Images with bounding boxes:
· · · · · · ·
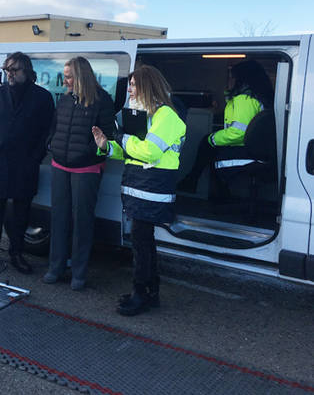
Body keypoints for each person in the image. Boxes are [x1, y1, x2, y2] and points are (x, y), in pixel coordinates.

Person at [93, 65, 186, 316]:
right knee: (144, 242)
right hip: (140, 188)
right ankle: (150, 292)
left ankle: (140, 293)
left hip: (152, 190)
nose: (130, 89)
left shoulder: (166, 116)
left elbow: (149, 151)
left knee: (141, 243)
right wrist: (107, 146)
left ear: (148, 86)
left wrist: (122, 138)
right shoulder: (149, 115)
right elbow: (132, 151)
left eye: (134, 85)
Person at [0, 52, 54, 274]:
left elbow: (47, 131)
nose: (9, 74)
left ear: (26, 72)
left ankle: (16, 253)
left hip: (26, 164)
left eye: (14, 70)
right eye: (7, 70)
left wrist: (35, 157)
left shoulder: (42, 97)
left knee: (21, 213)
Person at [44, 57, 116, 290]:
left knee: (82, 221)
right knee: (59, 218)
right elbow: (54, 127)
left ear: (81, 77)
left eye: (68, 77)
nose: (64, 81)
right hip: (60, 165)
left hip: (87, 168)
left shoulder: (102, 101)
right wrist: (52, 145)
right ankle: (55, 267)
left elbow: (107, 139)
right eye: (64, 76)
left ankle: (79, 273)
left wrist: (85, 154)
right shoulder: (64, 100)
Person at [178, 60, 274, 193]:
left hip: (251, 152)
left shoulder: (244, 100)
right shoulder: (257, 97)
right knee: (209, 147)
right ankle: (200, 185)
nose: (229, 80)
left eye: (231, 77)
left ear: (241, 79)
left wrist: (213, 139)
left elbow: (239, 133)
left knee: (208, 145)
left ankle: (200, 185)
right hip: (261, 151)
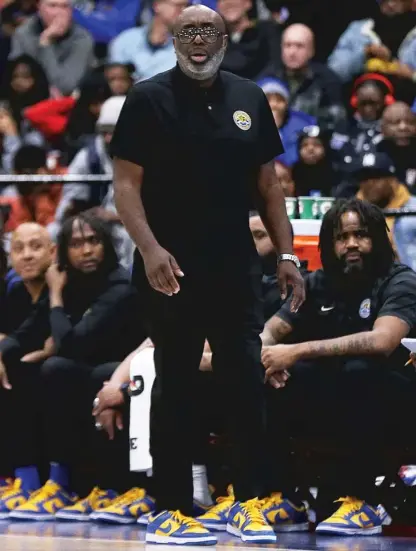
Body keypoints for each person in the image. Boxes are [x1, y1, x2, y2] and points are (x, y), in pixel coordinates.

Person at [111, 4, 305, 545]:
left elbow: (269, 187)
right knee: (175, 383)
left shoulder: (249, 98)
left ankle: (247, 502)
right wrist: (149, 248)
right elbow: (125, 187)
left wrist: (287, 257)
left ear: (225, 40)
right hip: (166, 266)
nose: (199, 40)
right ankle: (169, 509)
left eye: (209, 32)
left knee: (244, 384)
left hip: (234, 267)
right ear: (174, 39)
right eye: (189, 31)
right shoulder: (147, 97)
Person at [261, 198, 416, 535]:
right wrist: (257, 359)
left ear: (377, 237)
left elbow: (381, 341)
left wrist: (296, 351)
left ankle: (362, 502)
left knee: (358, 371)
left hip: (397, 398)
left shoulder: (400, 280)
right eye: (341, 237)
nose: (351, 245)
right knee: (277, 377)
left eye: (360, 235)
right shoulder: (316, 284)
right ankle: (287, 499)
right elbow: (271, 333)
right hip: (336, 396)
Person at [0, 212, 142, 520]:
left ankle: (101, 485)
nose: (86, 251)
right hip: (82, 375)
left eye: (94, 241)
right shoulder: (70, 281)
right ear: (65, 250)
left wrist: (54, 297)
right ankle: (36, 481)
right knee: (20, 369)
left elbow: (72, 344)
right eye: (76, 244)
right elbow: (24, 335)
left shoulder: (120, 286)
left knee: (65, 370)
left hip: (124, 374)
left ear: (107, 245)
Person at [267, 24, 346, 130]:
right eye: (288, 45)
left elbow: (337, 121)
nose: (292, 52)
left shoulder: (327, 81)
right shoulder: (269, 79)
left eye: (299, 46)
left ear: (311, 50)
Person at [9, 0, 95, 96]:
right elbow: (16, 79)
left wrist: (46, 43)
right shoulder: (24, 34)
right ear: (39, 8)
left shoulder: (83, 39)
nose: (59, 13)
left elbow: (66, 86)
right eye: (52, 6)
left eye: (65, 6)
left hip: (68, 103)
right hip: (28, 99)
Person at [355, 152, 416, 271]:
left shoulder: (414, 209)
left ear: (392, 180)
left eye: (377, 177)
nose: (370, 184)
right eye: (364, 178)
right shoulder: (352, 214)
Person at [109, 0, 189, 81]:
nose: (184, 12)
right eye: (178, 6)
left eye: (187, 6)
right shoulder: (126, 40)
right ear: (157, 6)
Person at [257, 76, 316, 167]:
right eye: (267, 99)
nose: (274, 105)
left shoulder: (303, 124)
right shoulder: (246, 125)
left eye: (280, 100)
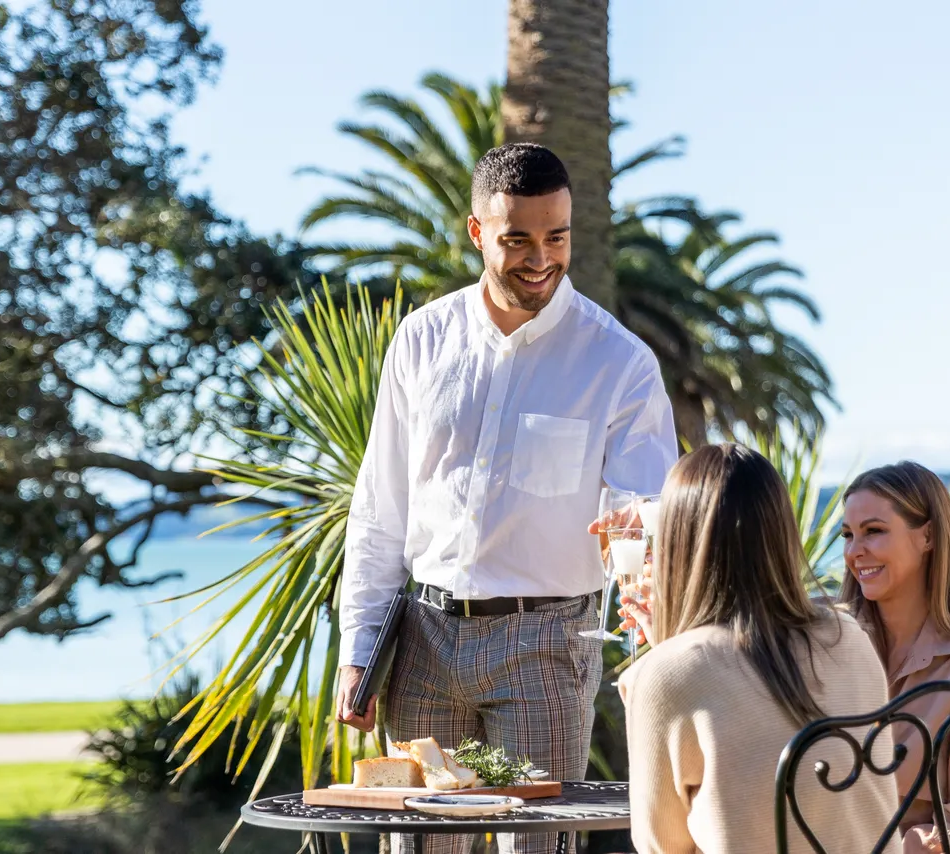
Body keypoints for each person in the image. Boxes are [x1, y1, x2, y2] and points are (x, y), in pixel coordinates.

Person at [336, 142, 678, 854]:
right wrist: (359, 648)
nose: (540, 258)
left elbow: (645, 515)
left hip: (546, 645)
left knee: (539, 848)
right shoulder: (422, 340)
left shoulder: (619, 365)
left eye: (557, 237)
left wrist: (637, 557)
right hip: (422, 643)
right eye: (516, 239)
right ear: (476, 233)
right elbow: (381, 507)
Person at [618, 444, 901, 854]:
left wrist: (663, 662)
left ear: (677, 542)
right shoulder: (849, 634)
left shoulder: (668, 674)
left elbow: (660, 846)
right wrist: (673, 650)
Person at [840, 462, 950, 854]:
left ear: (928, 536)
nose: (855, 552)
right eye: (848, 535)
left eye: (873, 531)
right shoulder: (829, 653)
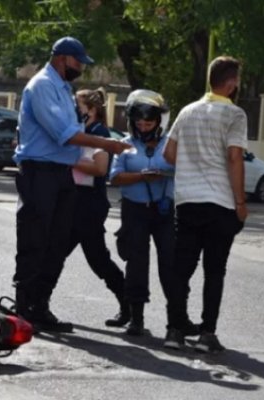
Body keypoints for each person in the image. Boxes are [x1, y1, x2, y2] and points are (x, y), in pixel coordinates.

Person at [14, 36, 131, 333]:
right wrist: (106, 143)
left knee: (57, 242)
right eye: (77, 61)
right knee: (35, 239)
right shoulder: (42, 86)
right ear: (62, 58)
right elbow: (64, 134)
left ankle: (40, 305)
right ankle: (25, 306)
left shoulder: (63, 89)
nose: (80, 67)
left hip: (61, 173)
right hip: (40, 172)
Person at [163, 56, 248, 353]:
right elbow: (235, 158)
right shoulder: (235, 115)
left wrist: (193, 163)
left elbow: (169, 154)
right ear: (231, 82)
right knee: (215, 271)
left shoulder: (187, 111)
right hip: (221, 203)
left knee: (181, 268)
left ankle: (173, 331)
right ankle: (206, 334)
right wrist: (240, 202)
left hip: (187, 201)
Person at [109, 89, 176, 336]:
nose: (144, 126)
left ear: (159, 122)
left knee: (170, 264)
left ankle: (176, 320)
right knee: (136, 263)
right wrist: (141, 176)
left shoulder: (170, 144)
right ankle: (136, 319)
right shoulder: (125, 145)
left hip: (164, 211)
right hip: (134, 210)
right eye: (139, 122)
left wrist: (164, 175)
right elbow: (115, 177)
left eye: (149, 122)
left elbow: (183, 168)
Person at [66, 87, 128, 327]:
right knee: (56, 252)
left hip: (89, 204)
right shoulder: (82, 131)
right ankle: (37, 302)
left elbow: (101, 168)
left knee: (97, 258)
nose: (74, 111)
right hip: (77, 201)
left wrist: (70, 160)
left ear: (91, 109)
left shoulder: (98, 133)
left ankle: (128, 303)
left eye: (78, 106)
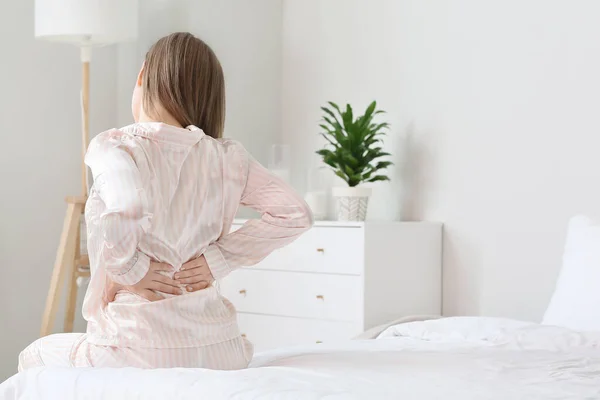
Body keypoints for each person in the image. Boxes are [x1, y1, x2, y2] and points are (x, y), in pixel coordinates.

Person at [18, 32, 313, 370]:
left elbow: (125, 204)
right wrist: (219, 260)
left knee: (34, 355)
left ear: (143, 75)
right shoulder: (229, 157)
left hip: (137, 348)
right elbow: (295, 213)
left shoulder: (116, 147)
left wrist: (132, 268)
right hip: (222, 350)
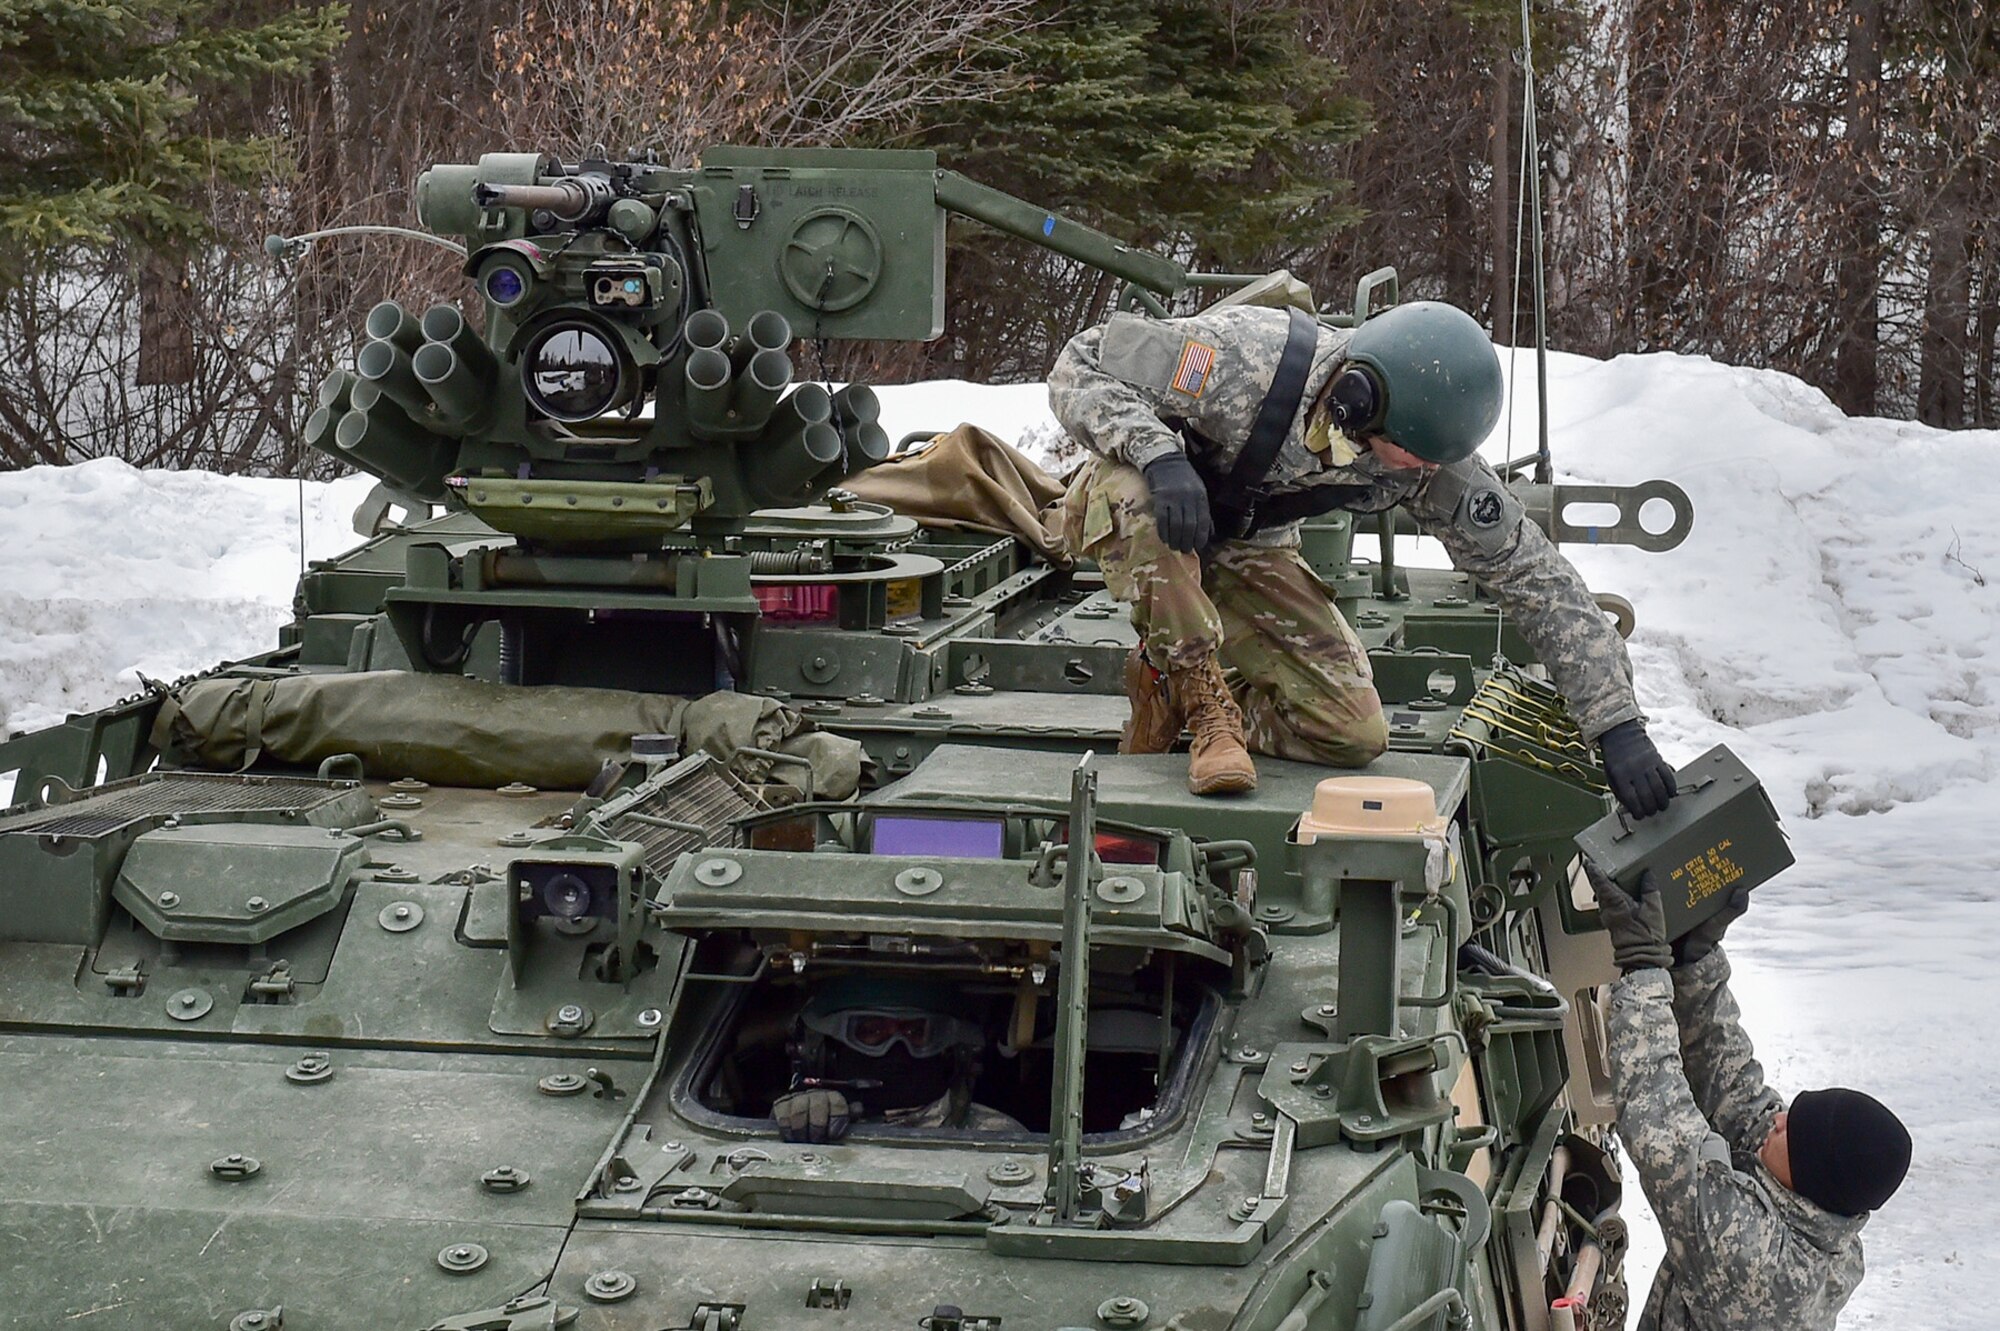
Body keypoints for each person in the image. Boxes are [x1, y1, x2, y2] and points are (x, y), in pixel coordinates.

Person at [1048, 298, 1676, 811]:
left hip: (1241, 544)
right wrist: (1157, 453)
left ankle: (1172, 691)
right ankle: (1202, 696)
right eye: (1414, 453)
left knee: (1350, 732)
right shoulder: (1238, 358)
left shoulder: (1425, 461)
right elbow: (1079, 364)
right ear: (1359, 399)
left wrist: (1617, 723)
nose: (1426, 470)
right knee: (1138, 495)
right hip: (1146, 505)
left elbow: (1534, 576)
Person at [1587, 865, 1912, 1330]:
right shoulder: (1827, 1223)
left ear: (1810, 1173)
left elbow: (1658, 1121)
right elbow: (1735, 1093)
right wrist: (1694, 965)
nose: (1777, 1120)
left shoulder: (1755, 1262)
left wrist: (1643, 966)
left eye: (1791, 1131)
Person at [771, 977, 1023, 1142]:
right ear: (826, 1051)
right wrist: (787, 1132)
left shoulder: (998, 1137)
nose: (896, 1049)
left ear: (953, 1052)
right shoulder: (803, 1123)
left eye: (915, 1032)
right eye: (872, 1032)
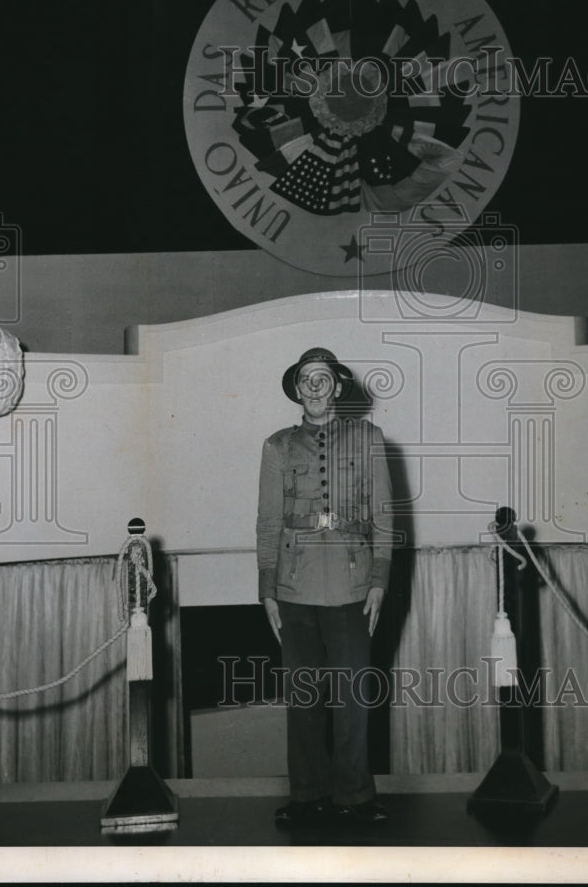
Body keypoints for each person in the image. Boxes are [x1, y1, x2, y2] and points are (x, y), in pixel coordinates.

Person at [256, 347, 394, 827]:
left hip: (352, 586)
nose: (314, 387)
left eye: (322, 378)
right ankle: (308, 795)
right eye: (305, 380)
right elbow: (269, 521)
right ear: (297, 390)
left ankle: (355, 797)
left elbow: (384, 518)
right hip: (294, 587)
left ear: (338, 387)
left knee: (354, 697)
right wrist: (267, 589)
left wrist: (379, 580)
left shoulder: (369, 439)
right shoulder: (277, 446)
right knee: (304, 696)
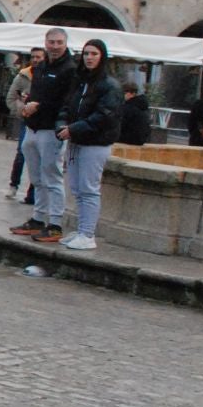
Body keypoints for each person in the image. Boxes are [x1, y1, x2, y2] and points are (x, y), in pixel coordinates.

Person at [11, 28, 79, 245]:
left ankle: (55, 223)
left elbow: (66, 100)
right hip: (33, 127)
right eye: (51, 42)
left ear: (65, 43)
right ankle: (38, 218)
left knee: (52, 176)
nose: (55, 46)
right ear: (45, 43)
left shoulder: (70, 69)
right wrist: (28, 101)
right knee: (37, 177)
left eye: (59, 42)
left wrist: (38, 105)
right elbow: (38, 92)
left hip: (51, 129)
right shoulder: (40, 67)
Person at [55, 39, 123, 251]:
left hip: (95, 142)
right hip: (77, 139)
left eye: (94, 54)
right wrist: (62, 125)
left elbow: (104, 116)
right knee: (77, 187)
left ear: (102, 56)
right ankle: (82, 230)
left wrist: (73, 129)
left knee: (89, 188)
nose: (89, 58)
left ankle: (87, 234)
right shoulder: (81, 81)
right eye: (86, 54)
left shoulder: (109, 86)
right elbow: (67, 106)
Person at [4, 47, 44, 201]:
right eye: (33, 57)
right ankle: (13, 185)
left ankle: (32, 194)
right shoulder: (23, 76)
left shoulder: (48, 75)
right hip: (25, 120)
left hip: (42, 122)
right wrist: (21, 111)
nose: (35, 60)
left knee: (39, 158)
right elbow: (10, 98)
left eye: (39, 57)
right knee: (21, 153)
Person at [118, 79, 152, 146]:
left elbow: (120, 124)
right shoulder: (143, 106)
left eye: (124, 93)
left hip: (129, 139)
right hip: (142, 140)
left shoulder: (128, 107)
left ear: (132, 94)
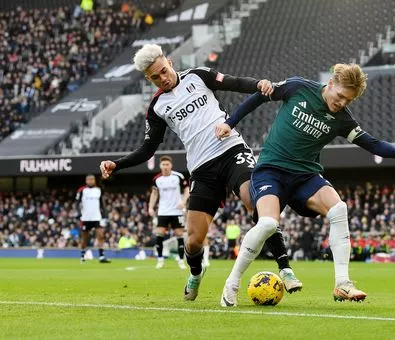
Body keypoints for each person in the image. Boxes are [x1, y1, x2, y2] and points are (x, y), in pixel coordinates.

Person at [216, 63, 395, 307]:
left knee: (339, 209)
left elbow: (372, 144)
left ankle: (343, 284)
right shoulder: (298, 87)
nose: (341, 103)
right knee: (267, 223)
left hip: (305, 176)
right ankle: (231, 284)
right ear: (330, 83)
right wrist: (230, 123)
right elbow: (259, 97)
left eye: (348, 101)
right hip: (271, 171)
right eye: (340, 96)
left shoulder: (342, 120)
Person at [99, 44, 302, 301]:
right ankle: (195, 273)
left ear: (169, 62)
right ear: (148, 80)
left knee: (255, 201)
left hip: (231, 150)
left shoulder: (197, 75)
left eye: (163, 71)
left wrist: (259, 84)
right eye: (155, 78)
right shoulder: (157, 107)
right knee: (193, 242)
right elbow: (147, 149)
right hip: (202, 169)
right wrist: (117, 164)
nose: (163, 78)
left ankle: (285, 268)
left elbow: (234, 82)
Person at [148, 155, 189, 270]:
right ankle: (160, 260)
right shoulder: (157, 179)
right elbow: (154, 194)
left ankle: (181, 261)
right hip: (163, 211)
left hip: (177, 211)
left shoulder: (178, 177)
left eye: (167, 164)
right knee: (159, 234)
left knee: (179, 235)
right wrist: (150, 207)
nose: (165, 167)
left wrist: (184, 202)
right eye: (163, 164)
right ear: (160, 166)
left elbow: (187, 190)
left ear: (171, 165)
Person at [76, 174, 111, 263]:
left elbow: (102, 204)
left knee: (101, 236)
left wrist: (106, 214)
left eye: (92, 179)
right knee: (85, 238)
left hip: (97, 217)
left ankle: (101, 257)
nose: (90, 181)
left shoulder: (98, 190)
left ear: (94, 181)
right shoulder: (82, 190)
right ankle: (82, 256)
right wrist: (79, 213)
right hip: (86, 218)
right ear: (86, 181)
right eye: (89, 180)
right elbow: (77, 203)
· · · · · · ·
THE PROBLEM =>
Your answer must be an exact copy of the lines from the start of the entries through the line with "right wrist: (149, 248)", with no pictures.

REPLY =>
Body keypoints for each person in the image. Boxes are [x1, y1, x2, y2] and points are (x, y), in pixel coordinates.

Person at [93, 65, 186, 316]:
right knee: (144, 242)
right hip: (140, 188)
right ankle: (150, 292)
left ankle: (140, 293)
left hip: (152, 190)
nose: (130, 89)
left shoulder: (166, 116)
left elbow: (149, 151)
left knee: (141, 243)
right wrist: (107, 146)
left ear: (148, 86)
left wrist: (122, 138)
right shoulder: (149, 115)
right elbow: (132, 151)
left eye: (134, 85)
Person at [0, 52, 54, 274]:
left elbow: (47, 131)
nose: (9, 74)
left ear: (26, 72)
left ankle: (16, 253)
left hip: (26, 164)
left eye: (14, 70)
right eye: (7, 70)
left wrist: (35, 157)
left shoulder: (42, 97)
left knee: (21, 213)
Person at [44, 57, 116, 290]:
left knee: (82, 221)
right knee: (59, 218)
right elbow: (54, 127)
left ear: (81, 77)
left eye: (68, 77)
nose: (64, 81)
right hip: (60, 165)
left hip: (87, 168)
left shoulder: (102, 101)
right wrist: (52, 145)
right ankle: (55, 267)
left elbow: (107, 139)
right eye: (64, 76)
left ankle: (79, 273)
left wrist: (85, 154)
right shoulder: (64, 100)
Person at [178, 60, 274, 193]:
left hip: (251, 152)
left shoulder: (244, 100)
right shoulder: (257, 97)
right knee: (209, 147)
right ankle: (200, 185)
nose: (229, 80)
left eye: (231, 77)
left ear: (241, 79)
left wrist: (213, 139)
left elbow: (239, 133)
left knee: (208, 145)
left ankle: (200, 185)
right hip: (261, 151)
Body keypoints for each person in the image. Boxes are [x1, y1, x2, y2] and points are (x, y), in pixel coordinates.

Person at [111, 4, 305, 545]:
left elbow: (269, 187)
right knee: (175, 383)
left shoulder: (249, 98)
left ankle: (247, 502)
right wrist: (149, 248)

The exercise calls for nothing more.